Un parti des travailleurs sans travailleurs
La base traditionnelle des socialistes a disparu, analyse le chroniqueur Szilárd István Pap sur le portail d’opinions Kettős Mérce :
«La mission première de la social-démocratie a toujours été la défense des intérêts des travailleurs face au capital. Or il se trouve que ces dernières décennies, les ouvriers trimant dans les ateliers et sur les chaînes de montage ont disparu. ... La production industrielle a été supplantée par le vaste secteur du tertiaire. Sans parler de la numérisation et de l’automatisation. Selon les estimations, celles-ci entraineront la suppression prochaine de la moitié des emplois actuels. ... En résumé, la clientèle de la social-démocratie s’est volatilisée.»
Le SPD doit se réinventer
Pour Spiegel Online, la social-démocratie allemande doit prendre le temps de se ressourcer :
«Le SPD a pris la bonne décision en faisant le choix de l'opposition.
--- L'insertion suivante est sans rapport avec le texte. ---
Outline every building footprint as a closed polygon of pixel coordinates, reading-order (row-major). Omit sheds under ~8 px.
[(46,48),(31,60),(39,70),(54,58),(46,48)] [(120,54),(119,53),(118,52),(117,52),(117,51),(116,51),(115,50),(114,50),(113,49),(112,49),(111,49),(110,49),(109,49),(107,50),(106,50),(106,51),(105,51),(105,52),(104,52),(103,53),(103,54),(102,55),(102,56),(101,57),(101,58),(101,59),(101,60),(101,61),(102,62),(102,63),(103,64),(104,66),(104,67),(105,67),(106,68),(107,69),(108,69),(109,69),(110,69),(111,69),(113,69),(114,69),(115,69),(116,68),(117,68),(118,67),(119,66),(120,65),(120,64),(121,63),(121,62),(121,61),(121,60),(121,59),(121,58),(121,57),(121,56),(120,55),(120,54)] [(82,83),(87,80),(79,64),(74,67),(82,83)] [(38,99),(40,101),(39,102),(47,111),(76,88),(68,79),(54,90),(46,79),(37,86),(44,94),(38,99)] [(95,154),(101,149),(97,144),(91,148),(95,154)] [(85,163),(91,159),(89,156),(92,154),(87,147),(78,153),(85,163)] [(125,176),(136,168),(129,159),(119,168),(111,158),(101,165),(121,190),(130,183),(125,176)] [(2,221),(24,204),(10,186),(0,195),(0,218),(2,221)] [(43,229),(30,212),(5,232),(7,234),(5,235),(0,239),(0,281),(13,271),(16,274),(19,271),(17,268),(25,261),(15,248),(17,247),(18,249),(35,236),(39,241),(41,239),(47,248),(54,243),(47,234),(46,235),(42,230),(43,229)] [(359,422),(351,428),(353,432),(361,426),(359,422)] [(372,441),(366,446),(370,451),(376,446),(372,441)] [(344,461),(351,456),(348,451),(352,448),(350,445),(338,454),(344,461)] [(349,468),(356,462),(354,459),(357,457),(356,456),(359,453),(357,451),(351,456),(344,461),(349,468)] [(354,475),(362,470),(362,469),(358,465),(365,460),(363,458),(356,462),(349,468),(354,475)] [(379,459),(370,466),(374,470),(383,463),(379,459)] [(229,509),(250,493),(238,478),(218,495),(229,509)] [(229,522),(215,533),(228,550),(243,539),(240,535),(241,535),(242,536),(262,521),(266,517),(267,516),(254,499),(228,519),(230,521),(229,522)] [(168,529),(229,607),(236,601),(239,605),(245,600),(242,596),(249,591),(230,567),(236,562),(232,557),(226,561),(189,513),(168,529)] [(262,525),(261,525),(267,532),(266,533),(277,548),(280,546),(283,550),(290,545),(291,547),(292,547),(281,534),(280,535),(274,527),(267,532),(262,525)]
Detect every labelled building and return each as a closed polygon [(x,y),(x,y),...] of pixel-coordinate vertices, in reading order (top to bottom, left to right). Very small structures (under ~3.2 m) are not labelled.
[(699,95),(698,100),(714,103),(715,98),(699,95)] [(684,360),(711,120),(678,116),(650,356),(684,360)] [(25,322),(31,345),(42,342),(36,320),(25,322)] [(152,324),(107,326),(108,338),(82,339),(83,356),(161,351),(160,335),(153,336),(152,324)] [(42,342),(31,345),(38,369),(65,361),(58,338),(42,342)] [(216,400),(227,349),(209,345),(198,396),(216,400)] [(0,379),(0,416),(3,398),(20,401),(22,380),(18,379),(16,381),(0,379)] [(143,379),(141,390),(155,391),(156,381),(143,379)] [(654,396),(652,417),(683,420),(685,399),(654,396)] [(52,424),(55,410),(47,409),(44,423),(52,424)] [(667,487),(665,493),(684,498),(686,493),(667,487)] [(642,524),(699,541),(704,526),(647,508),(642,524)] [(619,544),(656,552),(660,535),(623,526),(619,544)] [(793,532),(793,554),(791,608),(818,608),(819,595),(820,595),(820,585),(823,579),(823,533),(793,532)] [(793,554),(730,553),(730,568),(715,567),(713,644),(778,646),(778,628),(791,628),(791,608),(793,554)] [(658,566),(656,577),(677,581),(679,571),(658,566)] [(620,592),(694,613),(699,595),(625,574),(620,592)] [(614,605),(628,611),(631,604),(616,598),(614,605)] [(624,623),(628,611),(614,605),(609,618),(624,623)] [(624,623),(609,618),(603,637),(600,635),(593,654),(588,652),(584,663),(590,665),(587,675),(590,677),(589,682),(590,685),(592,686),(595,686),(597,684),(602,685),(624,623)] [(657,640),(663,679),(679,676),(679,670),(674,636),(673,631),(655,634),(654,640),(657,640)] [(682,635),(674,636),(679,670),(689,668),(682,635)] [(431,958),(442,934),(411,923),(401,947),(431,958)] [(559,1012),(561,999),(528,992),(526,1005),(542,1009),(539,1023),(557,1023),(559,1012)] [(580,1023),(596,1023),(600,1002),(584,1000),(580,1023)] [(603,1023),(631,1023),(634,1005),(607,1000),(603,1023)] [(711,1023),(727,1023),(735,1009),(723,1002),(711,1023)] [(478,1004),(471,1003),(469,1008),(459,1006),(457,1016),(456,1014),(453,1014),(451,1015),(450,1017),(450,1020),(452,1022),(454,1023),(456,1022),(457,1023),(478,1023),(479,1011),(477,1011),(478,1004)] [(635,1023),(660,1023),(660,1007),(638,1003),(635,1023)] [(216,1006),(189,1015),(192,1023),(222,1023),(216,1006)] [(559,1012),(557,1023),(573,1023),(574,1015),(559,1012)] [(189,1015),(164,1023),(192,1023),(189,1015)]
Et c'est une bonne chose que Martin Schulz veuille en prendre la direction. Le parti a quatre ans pour retrouver ses repères. Il en a terriblement besoin. On parle beaucoup de la fin de l'ère de la social-démocratie. C'est une absurdité. On n'a jamais eu autant besoin du SPD qu'aujourd'hui. ... L'important, c'est que le parti tire des enseignements de ses erreurs. [L'ancien chancelier] Willy Brandt avait dit : 'Il faut avoir un passé pour pouvoir tirer des leçons de ce passé pour l'avenir.' Le problème du SPD, c'est que bien trop souvent, il n'a tiré aucune conclusion du passé. Peut-être ceci changera-t-il désormais.»
Les sociaux-démocrates ne trouvent pas leur place
La déconfiture du SPD confirme la tendance actuelle des partis de centre-gauche en Europe, observe El País :
«Les sociaux-démocrates, qui avaient tout misé sur le candidat Martin Schulz, ex-président du Parlement européen, ont de quoi se sentir abattus : une fois de plus, des législatives - en l’occurrence dans le pays le plus grand et le plus important de l'UE - viennent confirmer les énormes difficultés que rencontrent les sociaux-démocrates à se situer entre les effets de la crise de 2008 et l'omniprésence des politiques identitaires, et à développer un discours et un profil qui leur soient propres.»